WHAT YOU WILL DO: Could you write out the text of each item below, line for line, without changing a word?

RECORDS TO PROCESS:
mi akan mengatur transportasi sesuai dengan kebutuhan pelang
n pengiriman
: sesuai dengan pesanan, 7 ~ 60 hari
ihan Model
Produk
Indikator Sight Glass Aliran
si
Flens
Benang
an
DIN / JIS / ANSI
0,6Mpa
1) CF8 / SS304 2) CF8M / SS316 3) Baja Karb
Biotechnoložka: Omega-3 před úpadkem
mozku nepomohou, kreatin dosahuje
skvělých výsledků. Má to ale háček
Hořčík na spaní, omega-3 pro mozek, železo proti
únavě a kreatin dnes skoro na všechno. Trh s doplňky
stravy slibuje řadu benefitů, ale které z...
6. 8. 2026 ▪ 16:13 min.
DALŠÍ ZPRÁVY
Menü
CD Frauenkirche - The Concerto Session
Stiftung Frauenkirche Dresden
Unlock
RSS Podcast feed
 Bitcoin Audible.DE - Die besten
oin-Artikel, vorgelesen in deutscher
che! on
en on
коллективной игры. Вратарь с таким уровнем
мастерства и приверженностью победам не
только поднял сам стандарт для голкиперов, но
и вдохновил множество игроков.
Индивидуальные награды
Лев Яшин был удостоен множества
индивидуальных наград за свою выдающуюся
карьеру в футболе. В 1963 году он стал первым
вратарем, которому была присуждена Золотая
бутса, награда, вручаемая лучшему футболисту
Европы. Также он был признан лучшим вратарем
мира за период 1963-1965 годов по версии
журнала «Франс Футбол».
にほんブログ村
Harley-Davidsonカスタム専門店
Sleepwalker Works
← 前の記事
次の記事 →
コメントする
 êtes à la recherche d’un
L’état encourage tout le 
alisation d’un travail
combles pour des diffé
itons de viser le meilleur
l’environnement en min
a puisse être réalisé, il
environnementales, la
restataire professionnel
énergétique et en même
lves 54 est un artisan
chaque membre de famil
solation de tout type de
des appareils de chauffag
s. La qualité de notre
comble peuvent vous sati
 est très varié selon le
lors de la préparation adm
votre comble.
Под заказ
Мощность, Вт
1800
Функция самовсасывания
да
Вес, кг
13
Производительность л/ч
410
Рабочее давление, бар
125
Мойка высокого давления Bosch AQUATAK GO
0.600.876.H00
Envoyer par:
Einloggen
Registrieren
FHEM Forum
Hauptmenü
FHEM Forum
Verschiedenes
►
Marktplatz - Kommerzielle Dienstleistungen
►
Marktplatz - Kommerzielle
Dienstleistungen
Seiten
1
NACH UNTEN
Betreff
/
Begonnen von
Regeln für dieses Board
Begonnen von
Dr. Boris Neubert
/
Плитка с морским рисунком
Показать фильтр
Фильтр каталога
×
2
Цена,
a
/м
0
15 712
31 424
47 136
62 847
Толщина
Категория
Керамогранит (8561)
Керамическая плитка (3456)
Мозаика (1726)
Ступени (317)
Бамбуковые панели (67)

PROBLEM SOLUTION:
mi akan mengatur transportasi sesuai dengan kebutuhan pelang
n pengiriman
: sesuai dengan pesanan, 7 ~ 60 hari
ihan Model
Produk
Indikator Sight Glass Aliran
si
Flens
Benang
an
DIN / JIS / ANSI
0,6Mpa
1) CF8 / SS304 2) CF8M / SS316 3) Baja Karb
Biotechnoložka: Omega-3 před úpadkem
mozku nepomohou, kreatin dosahuje
skvělých výsledků. Má to ale háček
Hořčík na spaní, omega-3 pro mozek, železo proti
únavě a kreatin dnes skoro na všechno. Trh s doplňky
stravy slibuje řadu benefitů, ale které z...
6. 8. 2026 ▪ 16:13 min.
DALŠÍ ZPRÁVY
Menü
CD Frauenkirche - The Concerto Session
Stiftung Frauenkirche Dresden
Unlock
RSS Podcast feed
 Bitcoin Audible.DE - Die besten
oin-Artikel, vorgelesen in deutscher
che! on
en on
коллективной игры. Вратарь с таким уровнем
мастерства и приверженностью победам не
только поднял сам стандарт для голкиперов, но
и вдохновил множество игроков.
Индивидуальные награды
Лев Яшин был удостоен множества
индивидуальных наград за свою выдающуюся
карьеру в футболе. В 1963 году он стал первым
вратарем, которому была присуждена Золотая
бутса, награда, вручаемая лучшему футболисту
Европы. Также он был признан лучшим вратарем
мира за период 1963-1965 годов по версии
журнала «Франс Футбол».
にほんブログ村
Harley-Davidsonカスタム専門店
Sleepwalker Works
← 前の記事
次の記事 →
コメントする
 êtes à la recherche d’un
L’état encourage tout le 
alisation d’un travail
combles pour des diffé
itons de viser le meilleur
l’environnement en min
a puisse être réalisé, il
environnementales, la
restataire professionnel
énergétique et en même
lves 54 est un artisan
chaque membre de famil
solation de tout type de
des appareils de chauffag
s. La qualité de notre
comble peuvent vous sati
 est très varié selon le
lors de la préparation adm
votre comble.
Под заказ
Мощность, Вт
1800
Функция самовсасывания
да
Вес, кг
13
Производительность л/ч
410
Рабочее давление, бар
125
Мойка высокого давления Bosch AQUATAK GO
0.600.876.H00
Envoyer par:
Einloggen
Registrieren
FHEM Forum
Hauptmenü
FHEM Forum
Verschiedenes
►
Marktplatz - Kommerzielle Dienstleistungen
►
Marktplatz - Kommerzielle
Dienstleistungen
Seiten
1
NACH UNTEN
Betreff
/
Begonnen von
Regeln für dieses Board
Begonnen von
Dr. Boris Neubert
/
Плитка с морским рисунком
Показать фильтр
Фильтр каталога
×
2
Цена,
a
/м
0
15 712
31 424
47 136
62 847
Толщина
Категория
Керамогранит (8561)
Керамическая плитка (3456)
Мозаика (1726)
Ступени (317)
Бамбуковые панели (67)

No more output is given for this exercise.